Note 7 - Line of Credit

 

Effective January 3, 2014, the Company entered into a Sale and Security Agreement (the “Sale and Security Agreement”) with Faunus Group International, Inc. (“FGI”) to provide for a $1.5 million secured demand credit facility backed by its receivables and inventory (the “FGI Facility”). The Sale and Security Agreement has an initial three year term (the “Original Term”) and shall be extended automatically for an additional one year for each succeeding term unless written notice of termination is given by either party at least sixty days prior to the end of the Original Term or any extension thereof. The Company and certain of its affiliates also entered into guarantees to guarantee the performance of the obligations under the Sale and Security Agreement (the “Guaranty Agreements”). The Company also granted FGI a security interest in and lien upon all of the Company’s right, title and interest in and to all of its assets (as defined in the Sale and Security Agreement).

 

Pursuant to the FGI Facility, FGI can elect to purchase eligible accounts receivables (“Purchased Accounts”) up to 70% of the value of such receivables (retaining a 30% reserve). At FGI’s election, FGI may advance the Company up to 70% of the value of any Purchased Accounts, subject to the FGI Facility. Reserves retained by FGI on any Purchased Accounts are expected to be refunded to the Company net of interest and fees on advances once the receivables are collected from customers. The interest rate on advances or borrowings under the FGI Facility will be the greater of (i) 6.75% per annum and (ii) 2.50% above the prime rate. Any advances or borrowings under the FGI Facility are due on demand.

 

The Company also agreed to pay to FGI monthly collateral management fees of 0.42% of the average monthly balance of Purchased Accounts.
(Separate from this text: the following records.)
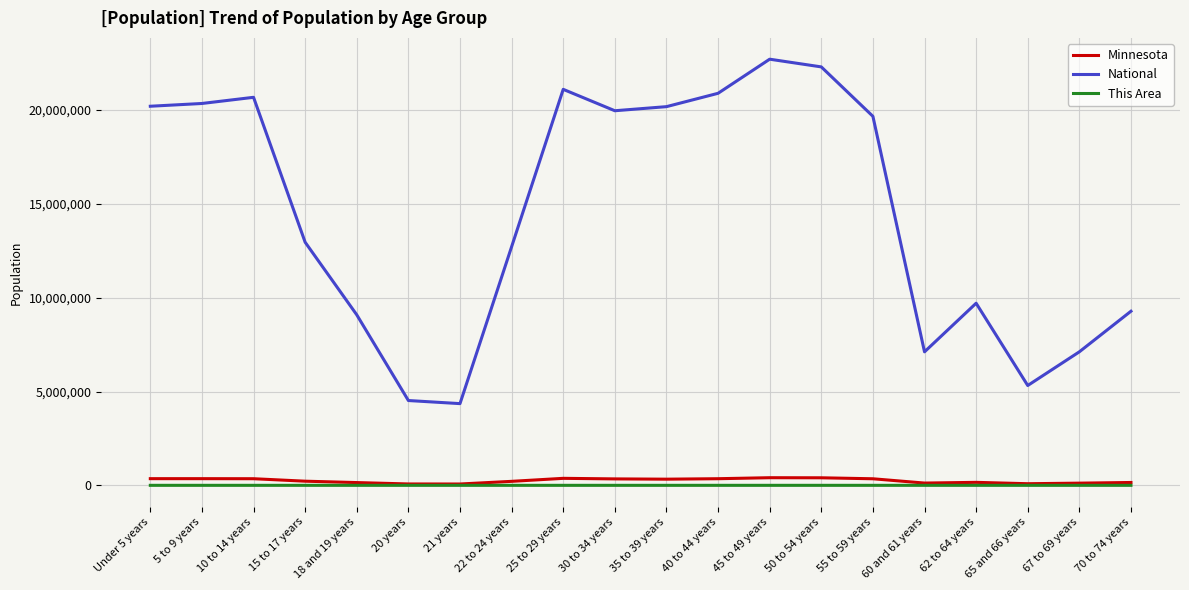

What is the maximum value shown in the chart?

22708591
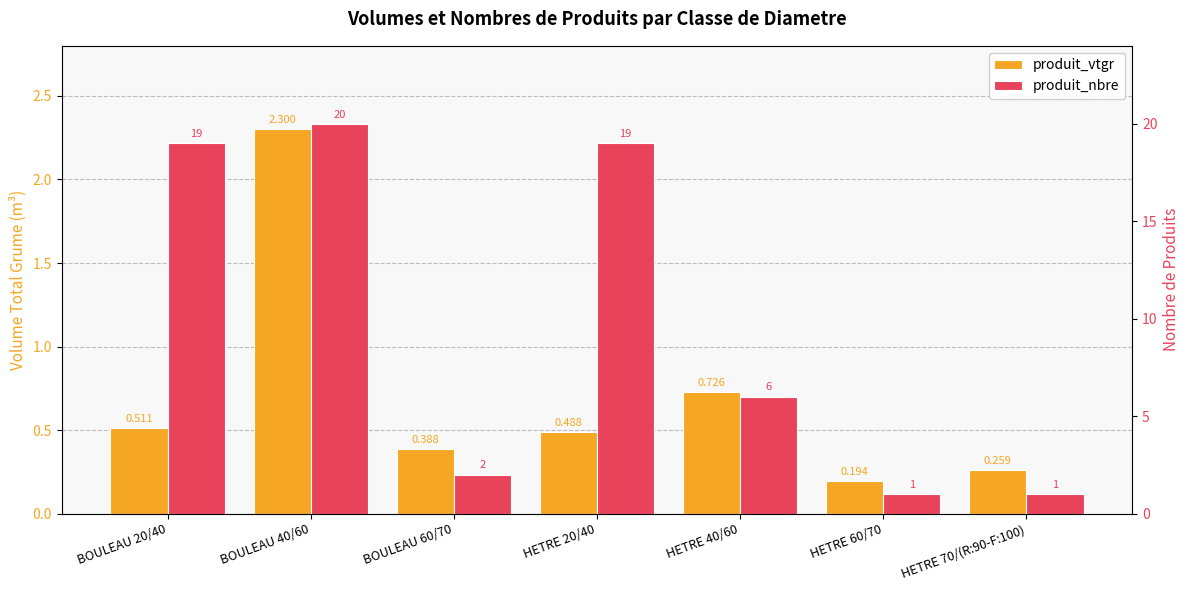

Which has a higher value, HETRE 60/70 or HETRE 20/40?

HETRE 20/40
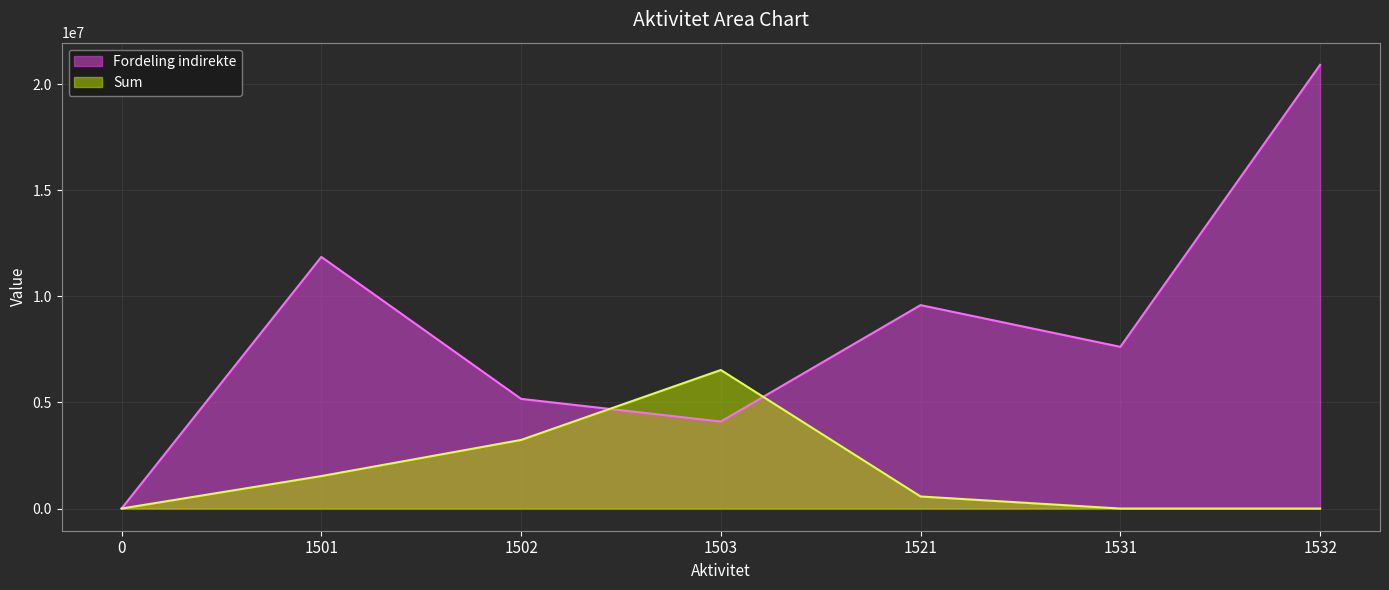

Which series has the largest total across all categories?

Fordeling indirekte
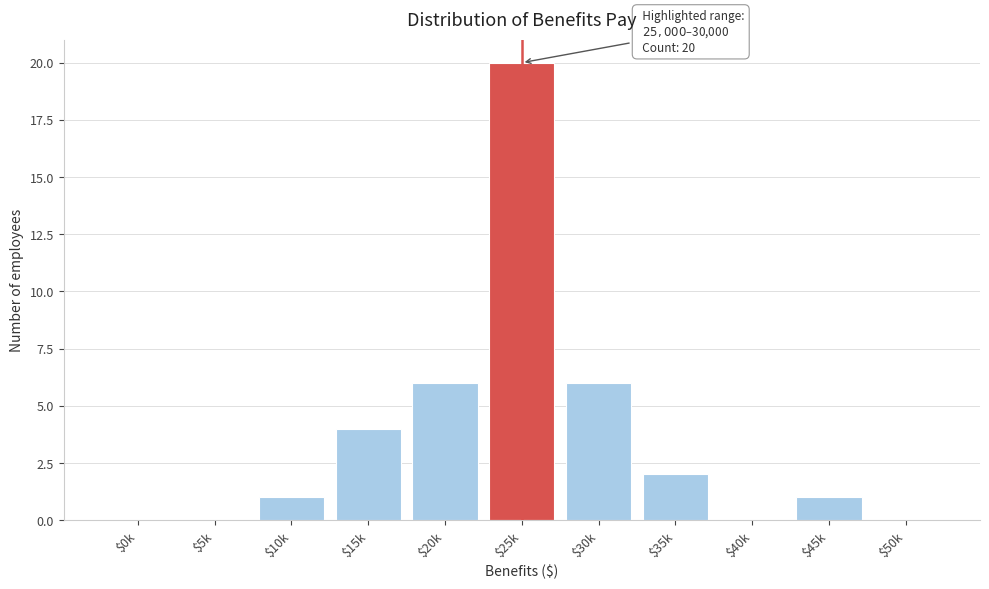

What is the sum of all values?

40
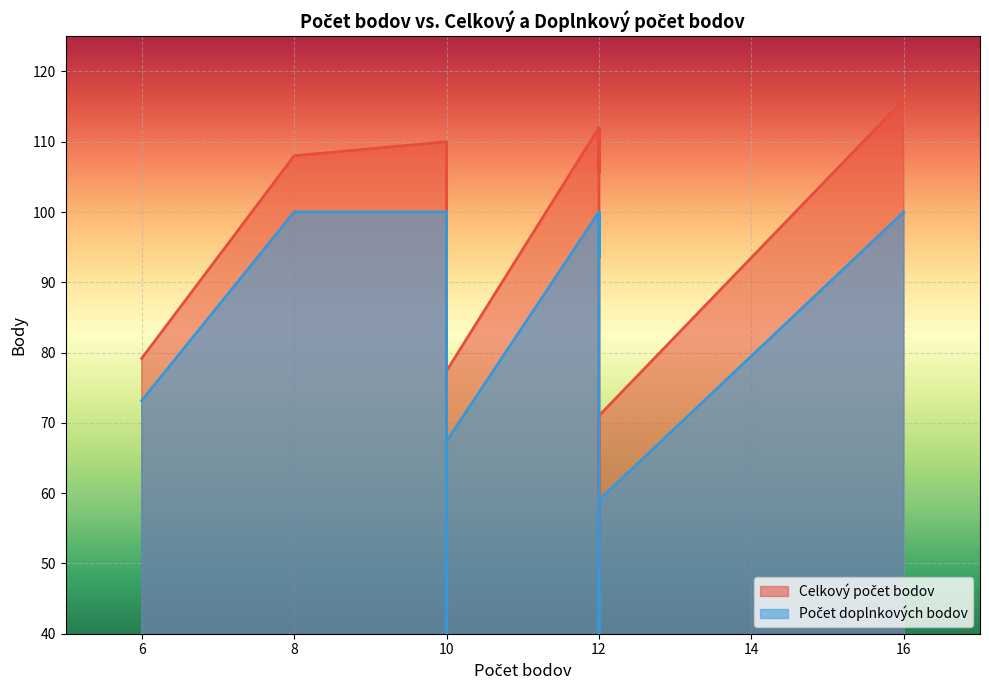

The Celkový počet bodov series shows 65.0 at 9. True or false?

False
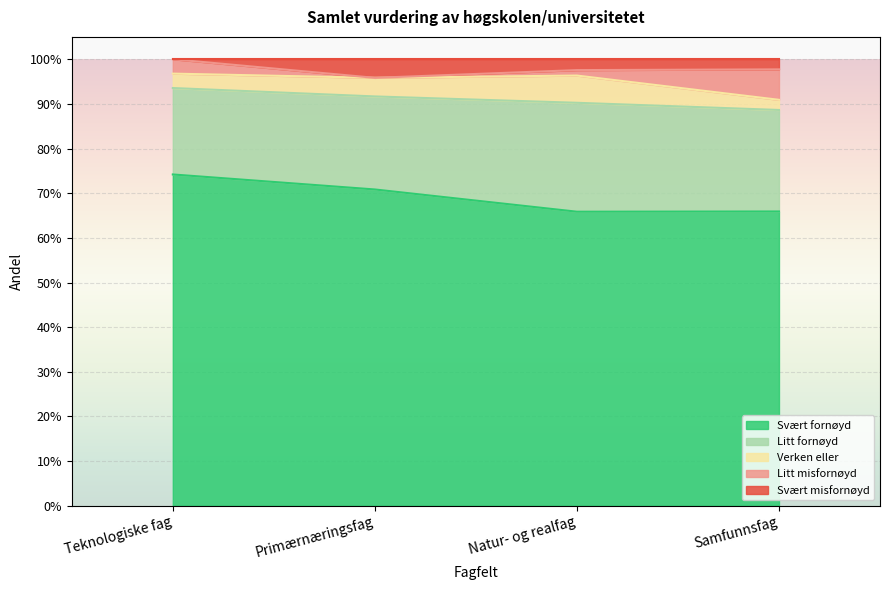

Does the chart display data point markers on the line(s)?

No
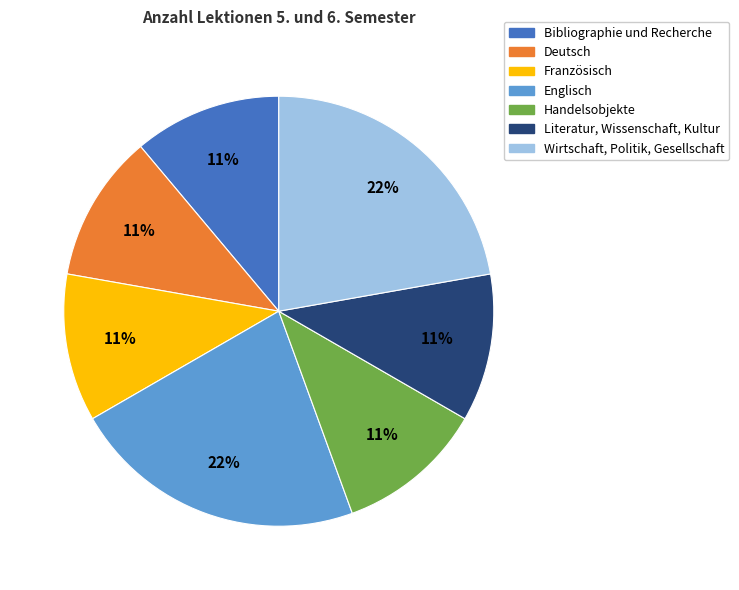

What is the ratio of the value at Französisch to the value at Englisch?

0.5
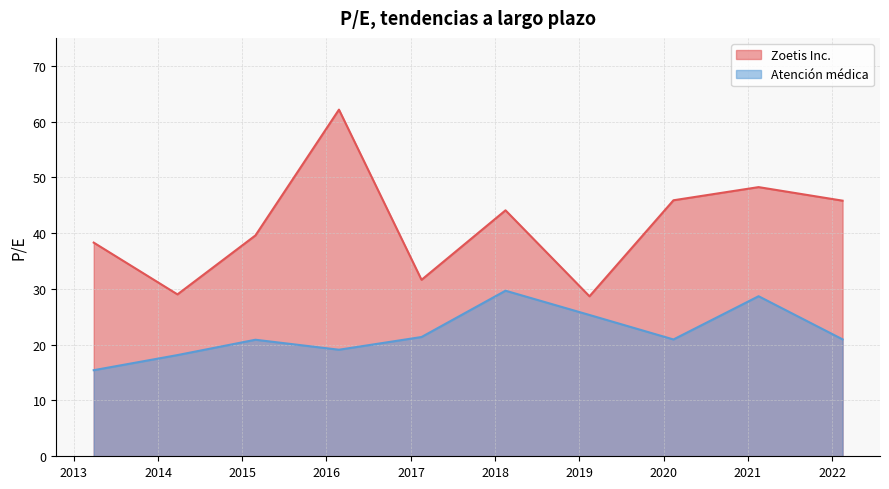

True or false: Zoetis Inc. and Atención médica cross at least once.

False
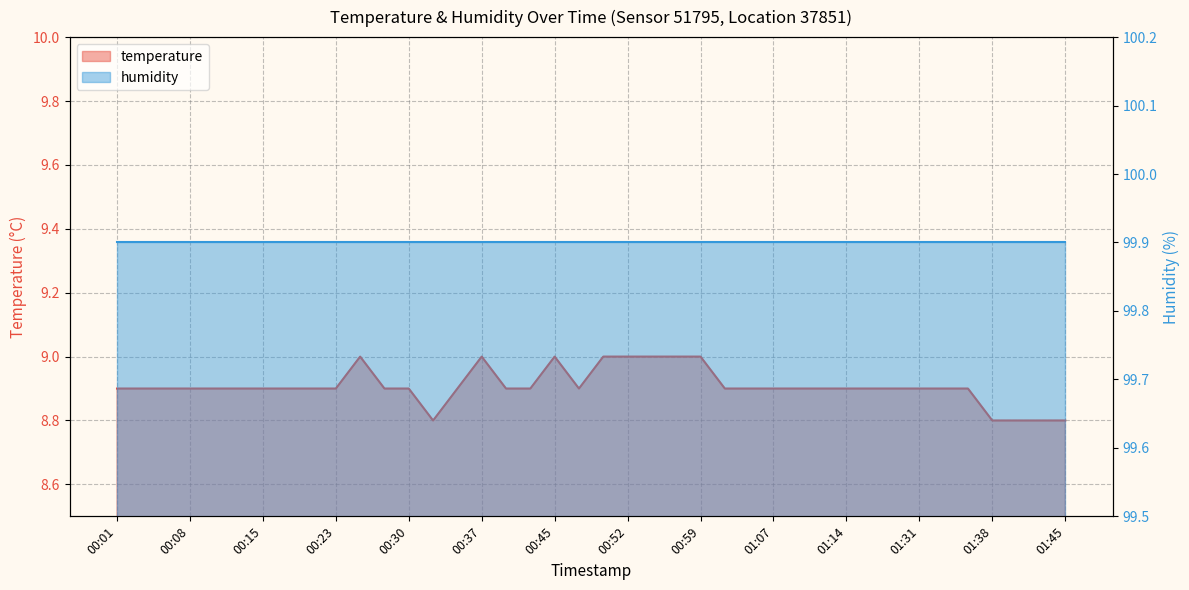

True or false: the data has more than 1 interior local peaks.

True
The minimum monthly net funds employed during each contract year hereof shall be $500,000. Additionally, the Company paid FGI a one-time facility fee equal to 1% of the FGI Facility upon entry into the Sale and Security Agreement.

 

During the year ended January 31, 2015, the Company terminated its agreement with FGI and paid off all obligations due at the payoff date. Upon termination, additional fees and accrued interest of approximately $48,600 were paid and included in the interest expense.

 

As noted in Note 8, on September 3, 2014, the Company entered into a Loan and Security Agreement (“Loan and Security Agreement”) with Entrepreneur Growth Capital, LLC (“EGC”) which contains a line of credit. As of January 31, 2016 and 2015, the outstanding balance on the line of credit was $959,621 and $1,409,098, respectively, in relation to the EGC line of credit.